I'm in the middle of one of my regular cycles. Nope, not a spin cycles. Not a vicious cycle (yes, I know it's a circle, but so often people mis-speak it). Not a bicycle either. My most prevalent recurrent mood is one which has crippled my professional life - and upon reflection, probably many elements of my personal life, too. I suffer from (self-diagnosis and made-up-name warning!) boom 'n bust confidence cycling. Fortunately, I don't have a particularly severe form of this syndrome - for example, when I'm on a confidence boom, I don't actually DO anything about it (because the confidence boom I experience only just peaks at somewhere around 'normal'). When I'm in a 'bust' phase, however, I frequently lose the drive to much of anything at all.
The roots of this life-long habit no doubt lie buried in my childhood, no doubt as well buried as my favourite, candy apple red matchbox car which is somewhere deep under the surface of the back garden at 26, Avondale Road, Hoylake. The result - at present - is that while I've been writing and supplementing some ongoing projects, I don't like much of what I've accomplished, and with regard to the already published book, I feel like I've hit a wall. I'm wondering if it's worth even trying to promote it. I despise feeling this way, but when it happens, it's an overwhelming and smothering blanket that envelopes me for a while. I know that I will emerge from it, and I've found that writing blog posts (no matter how unpleasant it may feel to do so, because in my infinite and fatalistic wisdom I KNOW that nobody will read it) is actually therapeutic.
It was from within this cloud of self-doubt that I sat down to watch a documentary on TV last night. The documentary itself was excellent - truly a fascinating piece of work about the 'industry' which surrounds the issue of breast cancer. Much of the program was filled with pieces to camera by obviously very intelligent women; some who have had the disease, some who still have the disease, and - most poignantly and affectively - some who are dying from the disease.
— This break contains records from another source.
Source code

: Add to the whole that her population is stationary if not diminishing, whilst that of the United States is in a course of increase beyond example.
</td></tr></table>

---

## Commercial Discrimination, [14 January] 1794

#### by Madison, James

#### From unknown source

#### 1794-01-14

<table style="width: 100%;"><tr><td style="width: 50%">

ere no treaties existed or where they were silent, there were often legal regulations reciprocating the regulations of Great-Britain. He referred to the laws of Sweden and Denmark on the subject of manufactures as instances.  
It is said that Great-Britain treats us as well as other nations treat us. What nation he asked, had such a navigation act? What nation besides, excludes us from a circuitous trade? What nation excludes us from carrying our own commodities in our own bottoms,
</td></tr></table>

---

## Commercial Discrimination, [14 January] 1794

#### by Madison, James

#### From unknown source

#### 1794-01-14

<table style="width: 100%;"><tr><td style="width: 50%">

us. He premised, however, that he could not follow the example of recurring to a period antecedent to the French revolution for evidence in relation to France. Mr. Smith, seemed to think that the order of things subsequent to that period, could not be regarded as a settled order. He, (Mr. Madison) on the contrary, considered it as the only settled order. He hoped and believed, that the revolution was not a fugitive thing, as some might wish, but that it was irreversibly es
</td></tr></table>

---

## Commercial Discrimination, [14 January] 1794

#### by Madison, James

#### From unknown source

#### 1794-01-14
Many of the commentators were writers. I was struck by how erudite they were; how articulate they seemed, and how organized their brains seemed to be. I found myself - someone who calls himself a writer - wondering whether I am truly worthy of that label. I have the uncomfortable feeling that I may not be, and no matter how low my self-esteem may be at present, that's still a difficult thing to admit to myself. It's the kind of thought that encourages me to switch off the computer, to put down the pen or pencil; to keep my thoughts to myself. To shut the hell up.
But I've made a choice to do something different. If I never sell another book, perhaps putting thoughts out into the world via the internet has some value to somebody. In the spirit of the blog, sharing these thoughts may reassure someone out there that they do not feel these things in isolation, and that somewhere, a middle-aged wannabe writer is having a similar struggle with his ingrained processes.
And so, here we are; ostensibly writing a post about nothing, and yet if it resonates with just one person - hell, if it's merely something that someone else can recognize - it's worth doing, even if my own unskilled way.